━━━━━ Exercise data ━━━━━

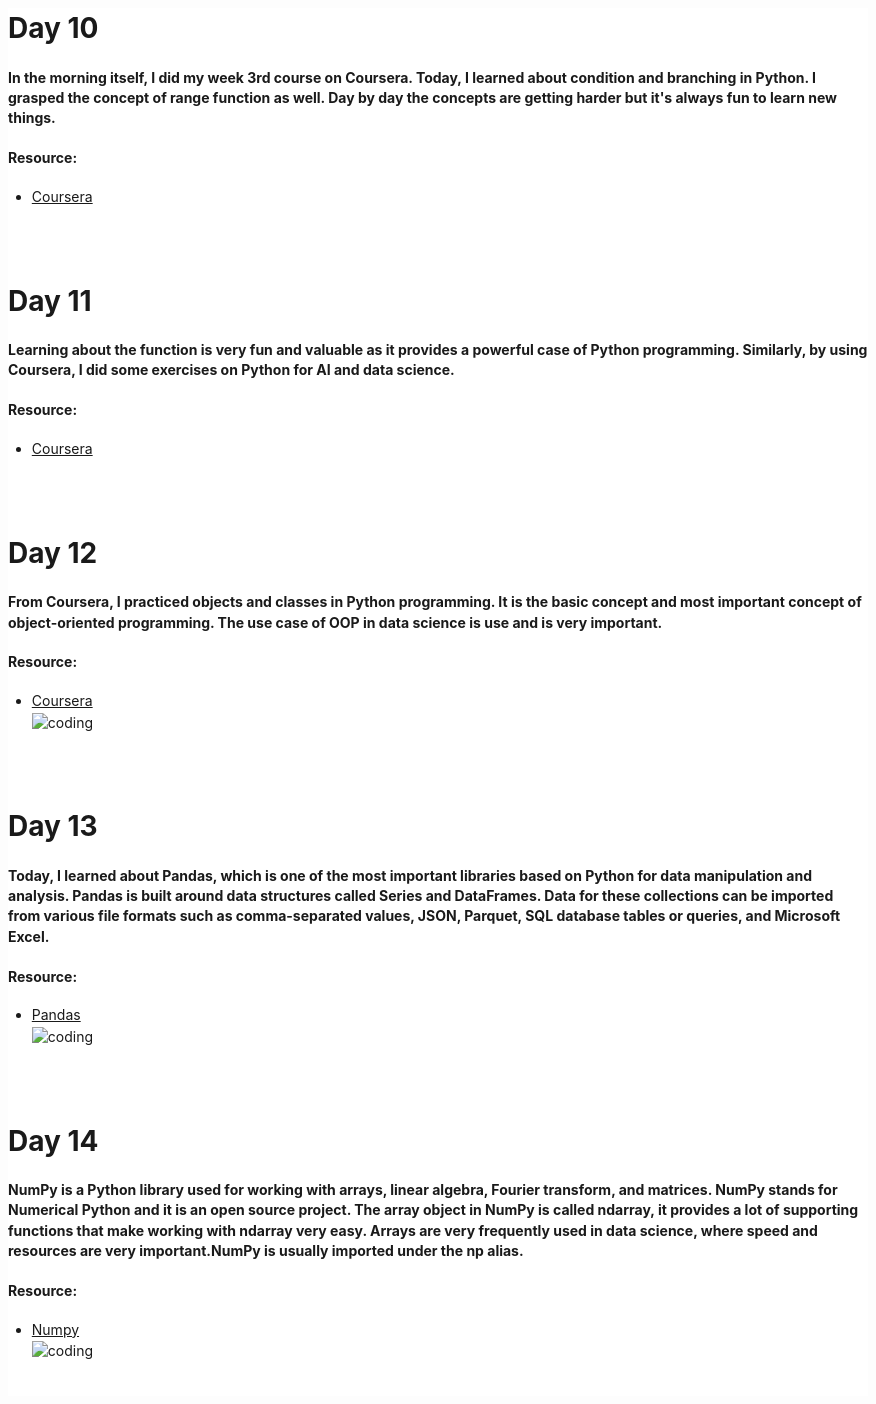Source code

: <h1>Day 10</h1>
<b>In the morning itself, I did my week 3rd course on Coursera. Today, I learned about condition and branching in Python. I grasped the concept of range function as well.  Day by day the concepts are getting harder but it's always fun to learn new things.</b>
<h4>Resource:</h4>
<ul>
  <li><a href="https://www.coursera.org/professional-certificates/applied-artifical-intelligence-ibm-watson-ai">Coursera</a></li>
</ul>
<br/>

<h1>Day 11</h1>
<b>Learning about the function is very fun and valuable as it provides a powerful case of Python programming. Similarly, by using Coursera, I did some exercises on Python for AI and data science.</b>
<h4>Resource:</h4>
<ul>
  <li><a href="https://www.coursera.org/professional-certificates/applied-artifical-intelligence-ibm-watson-ai">Coursera</a></li>
</ul>
<br/>

<h1>Day 12</h1>
<b>From  Coursera, I practiced objects and classes in Python programming. It is the basic concept and most important concept of object-oriented programming. The use case of OOP in data science is use and is very important.</b>
<h4>Resource:</h4>
<ul>
  <li><a href="https://www.coursera.org/professional-certificates/applied-artifical-intelligence-ibm-watson-ai">Coursera</a></li>
     <img align="center" alt="coding" width="400" src="https://pynative.com/wp-content/uploads/2021/08/class_and_objects.jpg">
</ul>
<br/>

<h1>Day 13</h1>
<b>Today, I learned about Pandas, which is one of the most important libraries based on Python for data manipulation and analysis. Pandas is built around data structures called Series and DataFrames. Data for these collections can be imported from various file formats such as comma-separated values, JSON, Parquet, SQL database tables or queries, and Microsoft Excel.</b>
<h4>Resource:</h4>
<ul>
  <li><a href="https://pandas.pydata.org/">Pandas</a></li>
     <img align="center" alt="coding" width="400" src="https://imgs.search.brave.com/Nc6gXRnXrvfoFmjyGoBVq-UocGRxFQgCG68HN3aeL2g/rs:fit:500:0:0/g:ce/aHR0cHM6Ly9kYXRh/c2NpZW50ZXN0LmNv/bS9lbi93cC1jb250/ZW50L3VwbG9hZHMv/c2l0ZXMvOS8yMDIy/LzAxL2lsbHVfcGFu/ZGFzLTgyLTEwMjR4/NTYyLnBuZw">
</ul>
<br/>

<h1>Day 14</h1>
<b>NumPy is a Python library used for working with arrays, linear algebra, Fourier transform, and matrices. NumPy stands for Numerical Python and it is an open source project. The array object in NumPy is called ndarray, it provides a lot of supporting functions that make working with ndarray very easy. Arrays are very frequently used in data science, where speed and resources are very important.NumPy is usually imported under the np alias.</b>
<h4>Resource:</h4>
<ul>
  <li><a href="https://numpy.org/">Numpy</a></li>
     <img align="center" alt="coding" width="400" src="https://imgs.search.brave.com/ZkIZfTxFu3WM5kma45FGANQltHCGPd2YYUhaoR_d6Ng/rs:fit:860:0:0/g:ce/aHR0cHM6Ly9udW1w/eS5vcmcvZG9jL3N0/YWJsZS9faW1hZ2Vz/L25wX2FycmF5LnBu/Zw">
</ul>
<br/>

━━━━━

Try it » Return only the number of lines in the data that contain "case".

Exercise output » 2